# Set problem 1
Reproduce the passage of the lesson on coercing to booleans word for word, beginning at the words "Lucky for us, we" and stopping after "df.select_dtypes(include = 'object')".

# Coercing to Booleans

### Introduction

In this lesson, we'll work through identifying and coercing data to boolean values.  This will also prepare us to identify and coerce categorical values in our dataset.

### Loading our AirBnb Data

For this lesson, we'll work with [AirBnb listings in Berlin](https://www.kaggle.com/brittabettendorf/berlin-airbnb-data).  Let's load our data.

In [1]:
import pandas as pd
df = pd.read_feather('./coerced_nums_and_dates.feather')

In [2]:
df.shape

(18035, 85)

Lucky for us, we already have our good amount of our data already coerced.  But we still have more work to do.

In [3]:
object_df = df.select_dtypes(include = 'object')

object_df.shape

(18035, 47)

### Feature engineering

So a lot of our columns are still of type object.  Let's take a look at some of our object columns. 

In [5]:
object_df[:2]

Unnamed: 0,listing_url,name,summary,space,description,neighborhood_overview,notes,transit,access,interaction,...,amenities,weekly_price,monthly_price,calendar_updated,requires_license,license,instant_bookable,cancellation_policy,require_guest_profile_picture,require_guest_phone_verification
0,https://www.airbnb.com/rooms/17934396,primeflats - Apartment am Schillerpark 6,This ground-floor apartment in a former newspa...,Welcome to my Berlin classic! The style is mar...,This ground-floor apartment in a former newspa...,The apartment is located in the heart of Berli...,,The train line 6 is reachable within a five-mi...,,"Guests rent the whole apartment, but I am avai...",...,"{TV,Internet,Wifi,Kitchen,""Free street parking...",,,today,t,,t,super_strict_30,f,f
1,https://www.airbnb.com/rooms/11836363,Mostaza Bright 1Bed in Mitte,This spacious and calm one bedroom has everyth...,Enjoy of a bright apartment in the center of B...,This spacious and calm one bedroom has everyth...,"Everyone coming to Berlin, knows Mitte center....",Underground parking its available at an additi...,Getting around from the apartment its no probl...,You will have access at no extra charge to the...,As much as needed,...,"{TV,Internet,Wifi,Kitchen,Gym,Elevator,Heating...",,,2 days ago,t,,t,strict_14_with_grace_period,f,f


Where a larger percentage of the values in our columns repeat, we can think of them as categorical, and eventually one hot encode them.  So we wrote a method called `percent_different` that returns the percent of unique values that make up a series.  If most of the values in a series are unique, then it is not a categorical column.

# Input data
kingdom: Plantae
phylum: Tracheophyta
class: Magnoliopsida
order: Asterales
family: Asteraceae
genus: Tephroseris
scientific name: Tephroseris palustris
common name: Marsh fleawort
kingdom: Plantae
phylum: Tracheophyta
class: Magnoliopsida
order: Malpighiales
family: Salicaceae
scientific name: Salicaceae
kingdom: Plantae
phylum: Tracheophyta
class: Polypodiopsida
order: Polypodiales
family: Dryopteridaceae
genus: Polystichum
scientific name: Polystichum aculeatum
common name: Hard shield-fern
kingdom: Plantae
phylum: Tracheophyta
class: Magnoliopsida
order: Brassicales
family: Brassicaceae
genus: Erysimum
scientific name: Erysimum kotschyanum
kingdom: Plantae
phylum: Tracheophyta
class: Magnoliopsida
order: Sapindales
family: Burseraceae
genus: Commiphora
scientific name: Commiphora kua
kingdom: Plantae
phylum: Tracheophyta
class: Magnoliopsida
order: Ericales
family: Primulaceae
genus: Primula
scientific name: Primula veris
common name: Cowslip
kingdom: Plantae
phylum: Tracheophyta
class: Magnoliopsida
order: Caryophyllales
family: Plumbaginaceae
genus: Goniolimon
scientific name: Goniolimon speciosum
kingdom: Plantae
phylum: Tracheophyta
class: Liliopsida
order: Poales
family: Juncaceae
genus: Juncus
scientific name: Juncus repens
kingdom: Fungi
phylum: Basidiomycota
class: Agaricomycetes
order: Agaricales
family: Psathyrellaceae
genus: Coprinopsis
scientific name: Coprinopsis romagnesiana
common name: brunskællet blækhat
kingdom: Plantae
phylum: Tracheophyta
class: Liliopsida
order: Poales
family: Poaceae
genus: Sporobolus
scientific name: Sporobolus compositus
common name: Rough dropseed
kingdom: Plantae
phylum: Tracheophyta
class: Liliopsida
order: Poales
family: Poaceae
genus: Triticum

# Set problem 2
Write out, without any change, the lines of the listing that follows the coercion lesson above, beginning at the line that has "genus: Commiphora" and stopping after the last line of that listing.

# Written solution 1
Lucky for us, we already have our good amount of our data already coerced.  But we still have more work to do.

In [3]:
object_df = df.select_dtypes(include = 'object')

# Written solution 2
genus: Commiphora
scientific name: Commiphora kua
kingdom: Plantae
phylum: Tracheophyta
class: Magnoliopsida
order: Ericales
family: Primulaceae
genus: Primula
scientific name: Primula veris
common name: Cowslip
kingdom: Plantae
phylum: Tracheophyta
class: Magnoliopsida
order: Caryophyllales
family: Plumbaginaceae
genus: Goniolimon
scientific name: Goniolimon speciosum
kingdom: Plantae
phylum: Tracheophyta
class: Liliopsida
order: Poales
family: Juncaceae
genus: Juncus
scientific name: Juncus repens
kingdom: Fungi
phylum: Basidiomycota
class: Agaricomycetes
order: Agaricales
family: Psathyrellaceae
genus: Coprinopsis
scientific name: Coprinopsis romagnesiana
common name: brunskællet blækhat
kingdom: Plantae
phylum: Tracheophyta
class: Liliopsida
order: Poales
family: Poaceae
genus: Sporobolus
scientific name: Sporobolus compositus
common name: Rough dropseed
kingdom: Plantae
phylum: Tracheophyta
class: Liliopsida
order: Poales
family: Poaceae
genus: Triticum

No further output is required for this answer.